Trânsito em julgado e prisões em andamento: se a tentativa de golpe tivesse vencido, quem estaria sendo preso hoje?

O Brasil vive nesta data um marco histórico na proteção da democracia: o trânsito em julgado das condenações dos líderes do núcleo duro da tentativa de golpe e o início do cumprimento das prisões de figuras como Augusto Heleno, Braga Netto, Paulo Sérgio, Capitão Bolsonaro, Alexandre Ramagem, Anderson Torres e o almirante Almir Garnier, ex-comandante da Marinha.

As cenas de hoje — com generais, um almirante da ativa à época dos fatos, ex-ministros e articuladores políticos sendo levados para cumprir pena — representam o fim de um longo processo judicial e o início da responsabilização definitiva de quem tentou derrubar as instituições e rasgar a Constituição.

Mas, diante deste momento histórico, uma pergunta inevitável surge:

E se a tentativa de golpe tivesse dado certo? Quem estaria sendo preso agora?

A resposta é direta: não seriam os golpistas que estariam atrás das grades.

Se a ruptura institucional tivesse triunfado, seriam os defensores da democracia que estariam vivendo hoje o pesadelo da perseguição, da censura e da prisão arbitrária.

O que aconteceria em um Brasil onde o golpe tivesse sido bem-sucedido?

A história comparada de golpes militares e regimes autoritários mostra um padrão claro.

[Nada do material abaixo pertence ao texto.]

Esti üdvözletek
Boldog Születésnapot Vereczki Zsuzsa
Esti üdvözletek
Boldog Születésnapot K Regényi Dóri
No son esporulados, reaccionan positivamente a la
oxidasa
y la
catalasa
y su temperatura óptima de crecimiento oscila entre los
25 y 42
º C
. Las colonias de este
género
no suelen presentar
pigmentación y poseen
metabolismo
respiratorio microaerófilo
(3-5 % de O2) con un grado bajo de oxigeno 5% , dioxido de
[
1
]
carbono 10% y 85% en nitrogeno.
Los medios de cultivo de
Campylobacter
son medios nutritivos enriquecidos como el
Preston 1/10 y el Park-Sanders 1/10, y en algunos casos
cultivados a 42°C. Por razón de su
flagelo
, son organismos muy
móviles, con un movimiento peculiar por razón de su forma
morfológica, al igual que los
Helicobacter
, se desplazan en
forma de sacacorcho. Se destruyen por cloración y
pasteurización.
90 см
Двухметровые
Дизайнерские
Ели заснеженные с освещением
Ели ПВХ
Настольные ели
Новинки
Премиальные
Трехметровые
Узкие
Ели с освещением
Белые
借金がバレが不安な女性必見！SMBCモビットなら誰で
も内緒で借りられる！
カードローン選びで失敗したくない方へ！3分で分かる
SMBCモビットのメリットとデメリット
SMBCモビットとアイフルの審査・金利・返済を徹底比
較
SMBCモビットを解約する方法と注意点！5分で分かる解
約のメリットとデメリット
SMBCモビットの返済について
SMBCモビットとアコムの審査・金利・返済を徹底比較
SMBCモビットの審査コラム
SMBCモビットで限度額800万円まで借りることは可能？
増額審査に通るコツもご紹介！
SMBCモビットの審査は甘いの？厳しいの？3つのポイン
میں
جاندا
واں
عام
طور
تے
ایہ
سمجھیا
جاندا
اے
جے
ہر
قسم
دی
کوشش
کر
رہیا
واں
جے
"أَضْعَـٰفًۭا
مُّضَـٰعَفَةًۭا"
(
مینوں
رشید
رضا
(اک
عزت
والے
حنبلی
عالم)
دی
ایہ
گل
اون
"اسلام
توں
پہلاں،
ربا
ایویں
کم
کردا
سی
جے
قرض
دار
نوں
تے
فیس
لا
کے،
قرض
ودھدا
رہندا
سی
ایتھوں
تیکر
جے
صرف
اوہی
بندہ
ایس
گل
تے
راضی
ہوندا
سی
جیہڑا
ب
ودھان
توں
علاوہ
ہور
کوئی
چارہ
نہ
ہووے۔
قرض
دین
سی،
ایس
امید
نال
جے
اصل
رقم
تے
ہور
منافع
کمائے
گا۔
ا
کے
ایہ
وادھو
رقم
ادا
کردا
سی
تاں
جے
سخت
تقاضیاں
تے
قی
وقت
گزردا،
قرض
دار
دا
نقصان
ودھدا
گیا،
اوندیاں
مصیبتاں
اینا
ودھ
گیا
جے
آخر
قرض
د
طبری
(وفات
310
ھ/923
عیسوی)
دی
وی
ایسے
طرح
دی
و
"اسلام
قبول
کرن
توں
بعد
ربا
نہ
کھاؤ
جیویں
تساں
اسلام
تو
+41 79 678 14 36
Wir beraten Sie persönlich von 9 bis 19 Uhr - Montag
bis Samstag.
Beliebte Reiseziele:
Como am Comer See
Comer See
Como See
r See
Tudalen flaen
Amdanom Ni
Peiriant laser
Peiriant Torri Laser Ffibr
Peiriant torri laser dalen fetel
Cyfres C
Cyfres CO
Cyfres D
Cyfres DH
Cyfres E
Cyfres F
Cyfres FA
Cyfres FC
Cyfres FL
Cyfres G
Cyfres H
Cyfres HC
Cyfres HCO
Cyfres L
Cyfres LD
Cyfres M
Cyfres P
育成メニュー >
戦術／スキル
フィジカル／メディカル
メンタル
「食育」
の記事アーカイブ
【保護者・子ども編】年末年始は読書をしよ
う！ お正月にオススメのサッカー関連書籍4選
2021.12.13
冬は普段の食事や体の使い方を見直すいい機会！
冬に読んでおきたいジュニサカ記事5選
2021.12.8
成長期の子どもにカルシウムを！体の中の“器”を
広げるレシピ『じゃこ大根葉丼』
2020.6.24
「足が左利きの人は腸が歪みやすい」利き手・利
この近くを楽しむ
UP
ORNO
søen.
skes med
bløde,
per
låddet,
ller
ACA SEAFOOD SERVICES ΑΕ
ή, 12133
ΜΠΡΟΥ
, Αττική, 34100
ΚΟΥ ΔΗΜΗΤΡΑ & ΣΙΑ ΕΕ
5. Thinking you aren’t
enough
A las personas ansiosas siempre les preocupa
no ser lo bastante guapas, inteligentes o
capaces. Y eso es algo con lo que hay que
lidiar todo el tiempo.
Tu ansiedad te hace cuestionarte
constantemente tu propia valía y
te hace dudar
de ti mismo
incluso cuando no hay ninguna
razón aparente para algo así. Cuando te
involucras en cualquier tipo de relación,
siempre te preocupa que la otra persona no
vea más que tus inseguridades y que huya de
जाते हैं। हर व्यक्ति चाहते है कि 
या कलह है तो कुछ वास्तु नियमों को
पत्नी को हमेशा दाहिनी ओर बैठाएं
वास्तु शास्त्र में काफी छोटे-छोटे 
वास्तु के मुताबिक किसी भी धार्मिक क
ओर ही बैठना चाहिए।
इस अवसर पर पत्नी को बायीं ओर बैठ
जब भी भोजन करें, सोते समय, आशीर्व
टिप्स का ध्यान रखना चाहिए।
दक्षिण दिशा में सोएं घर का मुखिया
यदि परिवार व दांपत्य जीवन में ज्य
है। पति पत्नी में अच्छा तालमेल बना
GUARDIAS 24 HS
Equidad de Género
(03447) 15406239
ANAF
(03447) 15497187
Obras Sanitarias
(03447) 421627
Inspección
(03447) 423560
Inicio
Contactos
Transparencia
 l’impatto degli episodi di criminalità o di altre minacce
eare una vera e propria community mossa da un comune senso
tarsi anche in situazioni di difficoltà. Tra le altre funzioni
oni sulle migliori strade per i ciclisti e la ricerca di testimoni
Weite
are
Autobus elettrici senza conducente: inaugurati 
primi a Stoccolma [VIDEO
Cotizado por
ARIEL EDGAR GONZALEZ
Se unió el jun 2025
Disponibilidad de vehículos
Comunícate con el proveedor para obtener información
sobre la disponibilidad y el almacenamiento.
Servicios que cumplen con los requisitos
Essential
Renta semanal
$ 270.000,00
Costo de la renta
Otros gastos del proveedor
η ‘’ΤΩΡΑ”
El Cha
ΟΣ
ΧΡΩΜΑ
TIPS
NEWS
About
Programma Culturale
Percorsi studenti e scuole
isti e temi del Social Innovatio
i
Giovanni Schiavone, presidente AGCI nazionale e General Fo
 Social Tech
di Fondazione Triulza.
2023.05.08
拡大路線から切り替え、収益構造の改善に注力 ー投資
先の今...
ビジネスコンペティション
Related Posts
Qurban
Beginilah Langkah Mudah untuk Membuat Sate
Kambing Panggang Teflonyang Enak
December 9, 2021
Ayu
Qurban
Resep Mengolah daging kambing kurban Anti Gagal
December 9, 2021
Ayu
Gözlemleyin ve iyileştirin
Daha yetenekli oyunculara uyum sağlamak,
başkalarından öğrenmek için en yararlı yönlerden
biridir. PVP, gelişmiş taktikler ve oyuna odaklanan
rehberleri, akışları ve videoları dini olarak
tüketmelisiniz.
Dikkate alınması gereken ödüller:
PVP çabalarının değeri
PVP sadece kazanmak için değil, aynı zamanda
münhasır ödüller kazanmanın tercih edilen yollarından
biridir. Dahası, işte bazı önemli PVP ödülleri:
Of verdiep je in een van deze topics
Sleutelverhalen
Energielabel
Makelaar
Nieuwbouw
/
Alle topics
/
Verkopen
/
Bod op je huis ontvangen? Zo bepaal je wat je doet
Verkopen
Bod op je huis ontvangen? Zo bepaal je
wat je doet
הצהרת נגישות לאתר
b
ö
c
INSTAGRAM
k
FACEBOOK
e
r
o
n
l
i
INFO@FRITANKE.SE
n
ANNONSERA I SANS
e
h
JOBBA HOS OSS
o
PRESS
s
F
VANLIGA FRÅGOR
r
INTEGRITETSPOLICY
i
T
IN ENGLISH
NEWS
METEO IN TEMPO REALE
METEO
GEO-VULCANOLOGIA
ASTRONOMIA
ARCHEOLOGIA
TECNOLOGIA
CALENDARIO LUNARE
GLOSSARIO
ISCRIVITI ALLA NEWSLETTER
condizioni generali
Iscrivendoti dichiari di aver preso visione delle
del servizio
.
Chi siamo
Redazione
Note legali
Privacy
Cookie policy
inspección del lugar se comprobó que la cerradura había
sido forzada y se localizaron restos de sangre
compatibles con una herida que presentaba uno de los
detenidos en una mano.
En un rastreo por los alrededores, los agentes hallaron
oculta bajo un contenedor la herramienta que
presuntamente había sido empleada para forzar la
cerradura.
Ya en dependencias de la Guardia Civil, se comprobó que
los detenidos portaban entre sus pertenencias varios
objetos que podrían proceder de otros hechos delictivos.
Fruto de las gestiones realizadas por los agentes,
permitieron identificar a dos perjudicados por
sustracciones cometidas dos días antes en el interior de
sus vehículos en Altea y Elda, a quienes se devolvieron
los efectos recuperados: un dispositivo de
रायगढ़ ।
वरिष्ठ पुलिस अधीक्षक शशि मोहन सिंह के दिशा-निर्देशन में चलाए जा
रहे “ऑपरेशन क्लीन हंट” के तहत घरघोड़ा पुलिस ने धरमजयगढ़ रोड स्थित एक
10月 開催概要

Os primeiros alvos da repressão seriam:

1. O presidente Lula, a vice e ministros do governo eleito

Destituídos, presos ou enviados ao exílio.

2. Ministros do STF — especialmente os mais atacados pelos golpistas

Moraes, Gilmar, Barroso e outros seriam removidos, presos ou silenciados.

3. Parlamentares democratas

Deputados e senadores contrários ao novo regime sofreriam perseguição, cassação e prisão.

4. Jornalistas e veículos de imprensa

Censura, prisões e fechamento de redações seriam medidas iniciais para controlar a narrativa.

5. Lideranças sociais e movimentos organizados

CUT, MST, MTST, UNE e entidades populares seriam enquadradas como “subversivas”.

Suas lideranças, presas.

6. Policiais, militares e servidores resistentes

Qualquer autoridade que se recusasse a aderir ao regime seria perseguida ou encarcerada.

Em resumo: os democratas estariam atrás das grades — e os condenados de hoje estariam no comando do país.

O trânsito em julgado e as prisões em curso não são meros atos formais. São um recado firme e claro:

O Brasil não tolera rupturas institucionais.

Quem ataca a democracia responderá dentro dela.

A Justiça está corrigindo, com rigor, o que o país deixou escapar em outras fases da história: a responsabilização efetiva de quem tentou destruir o Estado Democrático de Direito.

As prisões de hoje marcam o fim de um ciclo de impunidade e reforçam uma verdade essencial: golpes não podem — e não vão — passar impunes.

E lembram ao Brasil que, se a tentativa de golpe tivesse vencido, o cenário desta data seria o oposto:

jornalistas, ministros, opositores, servidores, militantes e democratas estariam encarcerados, enquanto os golpistas governariam o país.